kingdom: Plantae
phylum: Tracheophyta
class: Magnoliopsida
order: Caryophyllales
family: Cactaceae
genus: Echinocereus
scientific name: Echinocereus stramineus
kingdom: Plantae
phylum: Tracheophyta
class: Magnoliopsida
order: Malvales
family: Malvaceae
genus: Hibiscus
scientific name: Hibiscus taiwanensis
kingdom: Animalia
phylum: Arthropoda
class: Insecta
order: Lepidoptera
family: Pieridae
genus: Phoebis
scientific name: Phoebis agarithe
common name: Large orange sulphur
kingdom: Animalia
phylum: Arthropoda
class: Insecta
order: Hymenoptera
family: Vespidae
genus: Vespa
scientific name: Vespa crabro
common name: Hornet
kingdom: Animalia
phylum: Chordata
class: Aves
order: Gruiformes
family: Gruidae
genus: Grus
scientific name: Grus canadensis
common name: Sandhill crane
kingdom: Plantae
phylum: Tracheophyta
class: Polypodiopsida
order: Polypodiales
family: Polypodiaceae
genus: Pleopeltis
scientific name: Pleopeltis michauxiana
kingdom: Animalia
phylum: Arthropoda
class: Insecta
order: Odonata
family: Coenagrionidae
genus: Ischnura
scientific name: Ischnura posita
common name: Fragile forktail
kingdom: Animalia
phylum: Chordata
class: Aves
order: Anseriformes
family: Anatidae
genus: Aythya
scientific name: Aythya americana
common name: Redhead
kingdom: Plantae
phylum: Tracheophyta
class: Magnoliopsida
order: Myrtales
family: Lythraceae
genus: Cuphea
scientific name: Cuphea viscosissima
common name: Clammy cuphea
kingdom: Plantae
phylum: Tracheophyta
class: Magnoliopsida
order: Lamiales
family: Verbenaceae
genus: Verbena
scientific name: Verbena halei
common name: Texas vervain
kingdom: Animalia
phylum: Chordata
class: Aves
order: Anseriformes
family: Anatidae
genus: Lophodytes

┄┄┄┄┄┄┄┄┄┄

== Goal of the exercise ==
Copy out every line of the items above, unchanged and in the same order.

== Expected answer ==
kingdom: Plantae
phylum: Tracheophyta
class: Magnoliopsida
order: Caryophyllales
family: Cactaceae
genus: Echinocereus
scientific name: Echinocereus stramineus
kingdom: Plantae
phylum: Tracheophyta
class: Magnoliopsida
order: Malvales
family: Malvaceae
genus: Hibiscus
scientific name: Hibiscus taiwanensis
kingdom: Animalia
phylum: Arthropoda
class: Insecta
order: Lepidoptera
family: Pieridae
genus: Phoebis
scientific name: Phoebis agarithe
common name: Large orange sulphur
kingdom: Animalia
phylum: Arthropoda
class: Insecta
order: Hymenoptera
family: Vespidae
genus: Vespa
scientific name: Vespa crabro
common name: Hornet
kingdom: Animalia
phylum: Chordata
class: Aves
order: Gruiformes
family: Gruidae
genus: Grus
scientific name: Grus canadensis
common name: Sandhill crane
kingdom: Plantae
phylum: Tracheophyta
class: Polypodiopsida
order: Polypodiales
family: Polypodiaceae
genus: Pleopeltis
scientific name: Pleopeltis michauxiana
kingdom: Animalia
phylum: Arthropoda
class: Insecta
order: Odonata
family: Coenagrionidae
genus: Ischnura
scientific name: Ischnura posita
common name: Fragile forktail
kingdom: Animalia
phylum: Chordata
class: Aves
order: Anseriformes
family: Anatidae
genus: Aythya
scientific name: Aythya americana
common name: Redhead
kingdom: Plantae
phylum: Tracheophyta
class: Magnoliopsida
order: Myrtales
family: Lythraceae
genus: Cuphea
scientific name: Cuphea viscosissima
common name: Clammy cuphea
kingdom: Plantae
phylum: Tracheophyta
class: Magnoliopsida
order: Lamiales
family: Verbenaceae
genus: Verbena
scientific name: Verbena halei
common name: Texas vervain
kingdom: Animalia
phylum: Chordata
class: Aves
order: Anseriformes
family: Anatidae
genus: Lophodytes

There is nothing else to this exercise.